Darryl Pitt couldn’t help but be excited when he heard a bright fireball had penetrated the Earth’s atmosphere over New Brunswick late Saturday morning.

His excitement grew when Doppler radar detected meteorites descending from the sky. And now the search is on in rural Washington County, where chunks of cosmic debris are waiting to be found by hunters eager to recover them.

“There’s a very good likelihood that whatever is recovered could be worth its weight in gold,” said Pitt, chair of the meteorite division at the Maine Mineral and Gem Museum in Bethel.

The museum is offering a $25,000 reward for the first 1-kilogram meteorite recovered. It also will purchase other specimens it verifies as real to add to its extensive meteorite collection.

But finding them is the hard part, especially in heavily forested places like Maine.

It’s not uncommon for people to spot fireballs streaking across the sky. The American Meteor Society tracks fireballs worldwide and last year recorded reports of 500 fireball events in the United States alone.


But recovering meteorites after a witnessed fireball is much rarer, and only happens about seven to 10 times each year worldwide. Last year, five meteorites were recovered following a witnessed fireball.

The fireball on Saturday was spotted by people in New Brunswick and Nova Scotia, according to reports from the meteor society.

“When a fireball is sufficiently bright to be seen in broad daylight, it would have been extraordinarily bright had this been a night,” said Pitt, who is such a big fan of the celestial rocks that he bought a car just because it was hit by one.

A chondrite, a type of unmodified meteorite, on display at the Maine Mineral and Gem Museum in Bethel. Photo by Maine Mineral and Gem Museum

The meteorite fall occurred at 11:56 a.m. and was followed by loud sonic booms near Calais, according to NASA, which confirmed this was the first radar-observed meteorite fall seen in Maine. Four radar sweeps recorded signatures consistent with falling meteorites during a span of 4 minutes, 40 seconds, a relatively short observation time, the agency said.

NASA says those meteorites fell directly into winds of up to around 100 mph, carrying smaller pieces across the border into Canada.

Typically the strewn field – the term for the elliptical-shaped area of debris where meteorites land – stretches roughly 10 miles long and 2 miles wide, but those dimensions can change based on the wind conditions and the material that fell from the sky.

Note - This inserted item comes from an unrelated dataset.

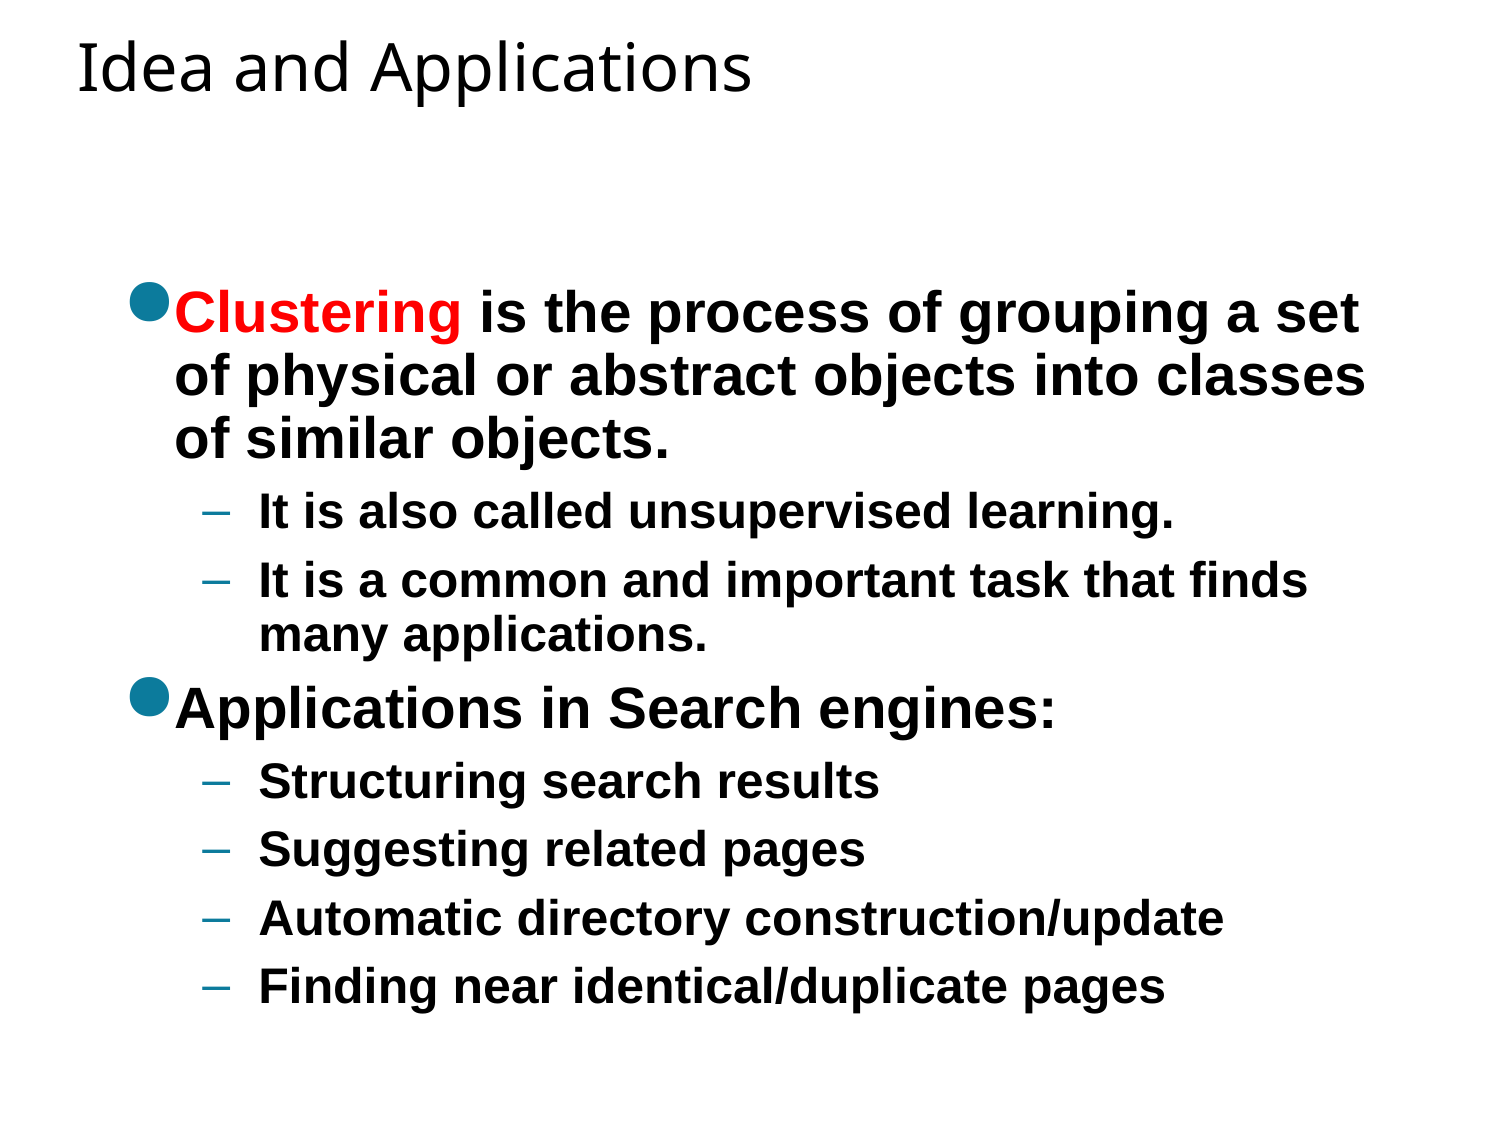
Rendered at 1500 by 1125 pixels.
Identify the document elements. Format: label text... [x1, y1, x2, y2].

text_box Idea and Applications [62, 24, 1421, 113]
text_box Clustering is the process of grouping a set of physical or abstract objects into classes of similar objects. It is also called unsupervised learning. It is a common and important task that finds many applications. Applications in Search engines: Structuring search results Suggesting related pages Automatic directory construction/update Finding near identical/duplicate pages [112, 275, 1438, 951]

Meteorites often are made of rare combinations of elements or metals such as iron and nickel that help researchers gather new information about the Earth, the solar system and sometimes other planets.

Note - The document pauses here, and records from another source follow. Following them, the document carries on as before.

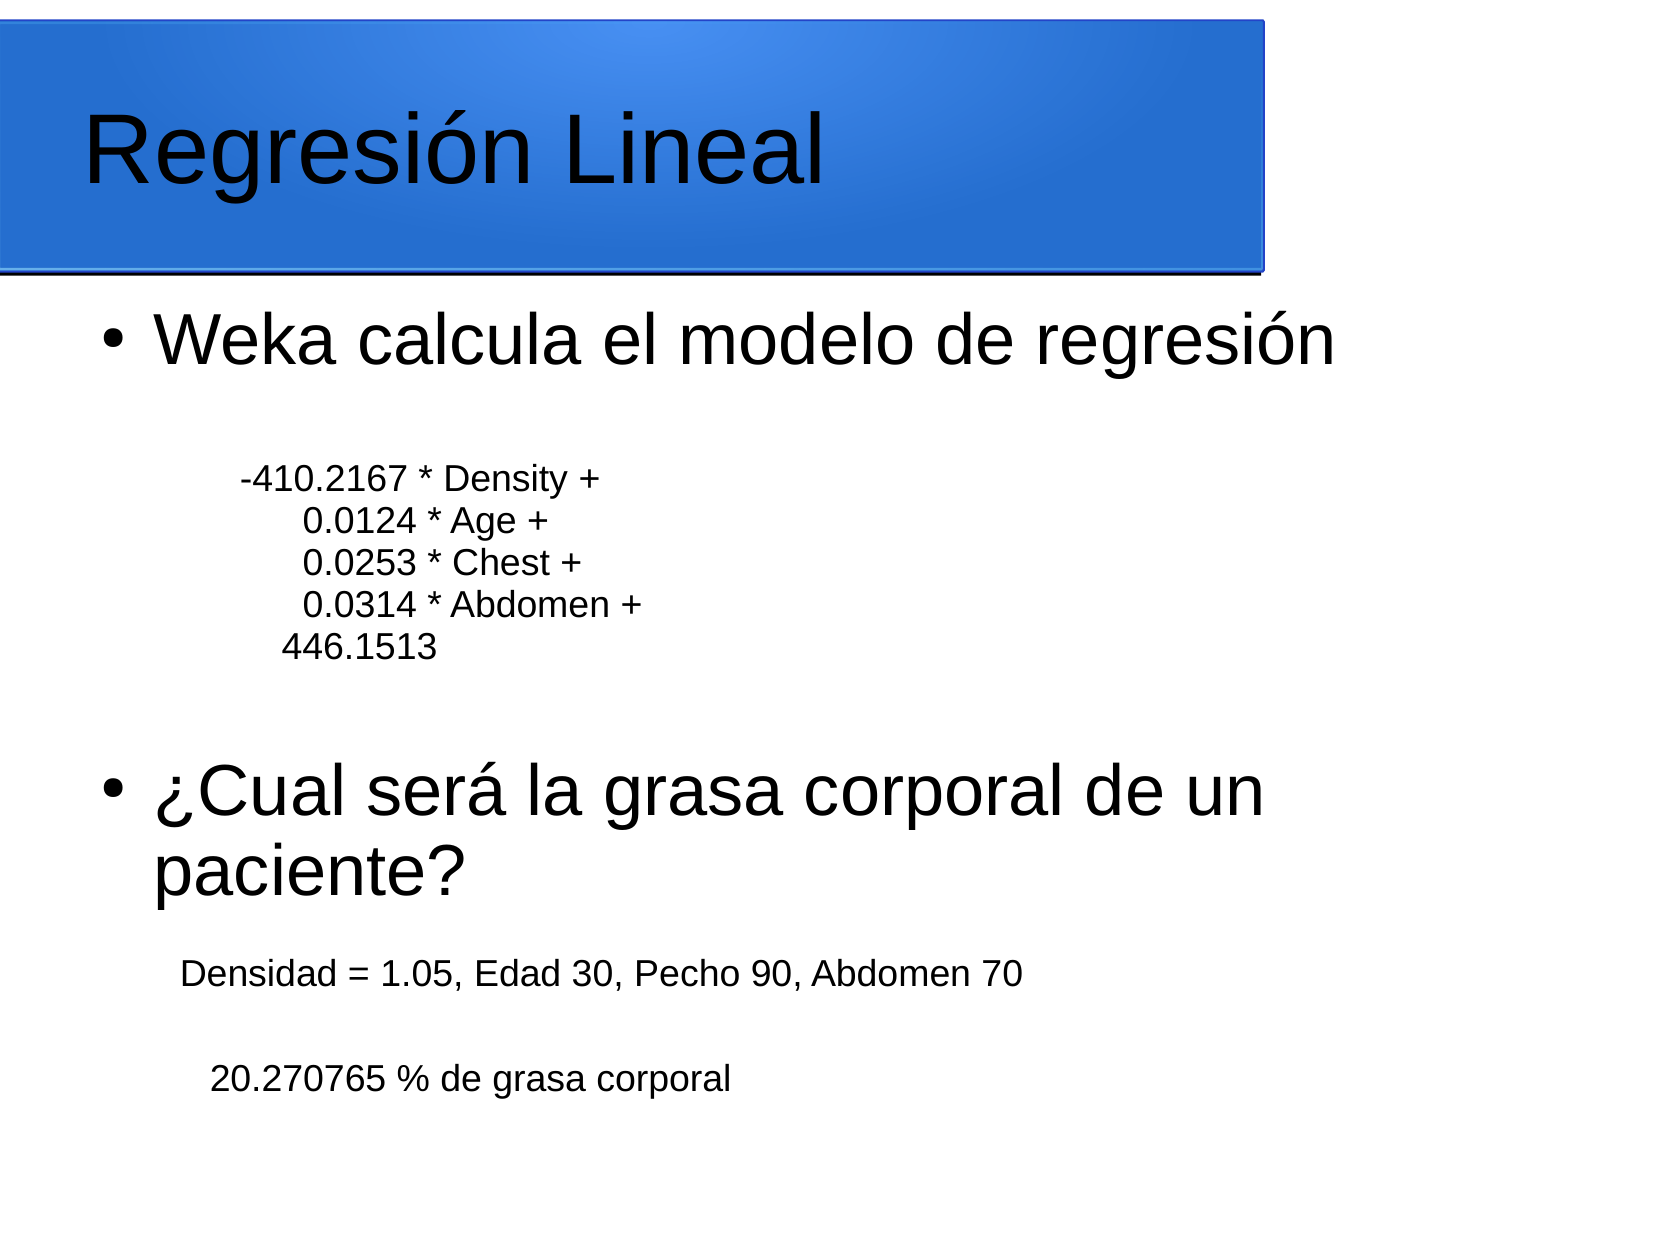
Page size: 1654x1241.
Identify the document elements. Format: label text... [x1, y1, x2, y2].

title Regresión Lineal [82, 47, 1235, 252]
text_box -410.2167 * Density + 0.0124 * Age + 0.0253 * Chest + 0.0314 * Abdomen + 446.1513 [225, 450, 991, 675]
text_box Densidad = 1.05, Edad 30, Pecho 90, Abdomen 70 [165, 945, 1186, 1002]
text_box 20.270765 % de grasa corporal [195, 1050, 748, 1107]
list Weka calcula el modelo de regresión ¿Cual será la grasa corporal de un paciente? [82, 299, 1571, 1019]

In this case, the strewn field is expected to be about a mile wide and extend from just north of the town of Waite (population 66) and over the border to Canoose, New Brunswick. Having the radar returns “changed the game” for meteorite hunters who have already traveled to Washington County to search, Pitt said.

Back in 2016, Pitt was among the meteorite hunters who headed to Rangeley to search for pieces after a fireball was caught on video streaking across the sky in western Maine. Scientists used video footage, seismic data and wind conditions to determine meteorites may have landed north of the Rangeley Lake region. But that area was especially hard to search and none was recovered.

“It’s simplest if it goes through someone’s roof. It’s more challenging when you get into environments that are less hospitable,” Pitt said, noting most meteorites fall into the ocean or uninhabited areas.

There are a few helpful clues to determine if a meteorite is a meteorite or just a regular rock. According to NASA, the distinguishing characteristics of a meteorite are a black, glassy or ashy fusion crust, irregular shape and magnetism. Meteorites are notably heavy for their size and most contain iron. They do not have crystals, bubbles, holes or streaks and are almost never round.

The market for meteorites is hot right now – last week, a piece of jewelry made with lunar meteorites sold for more than $200,000 – but so is the desire to quickly recover them for scientific research.

Pitt believes international media coverage of the high auction prices is a catalyst for a new generation of meteorite hunters and shows about meteorites.

“It’s an amazing experience to have something in your hand and to be able to look up in the sky at exactly where it came from,” he said. “It’s something that makes us all a little more humble, a little more appreciative and a little more grateful.”